The problem
Where does the string "judiciaire" appear in the records? Copy every line that contains it.

Source information
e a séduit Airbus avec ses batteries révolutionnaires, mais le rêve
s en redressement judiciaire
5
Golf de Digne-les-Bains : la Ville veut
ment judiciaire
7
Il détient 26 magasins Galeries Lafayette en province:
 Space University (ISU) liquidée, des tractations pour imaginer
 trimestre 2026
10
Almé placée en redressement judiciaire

Reply to the task
s en redressement judiciaire
ment judiciaire
Almé placée en redressement judiciaire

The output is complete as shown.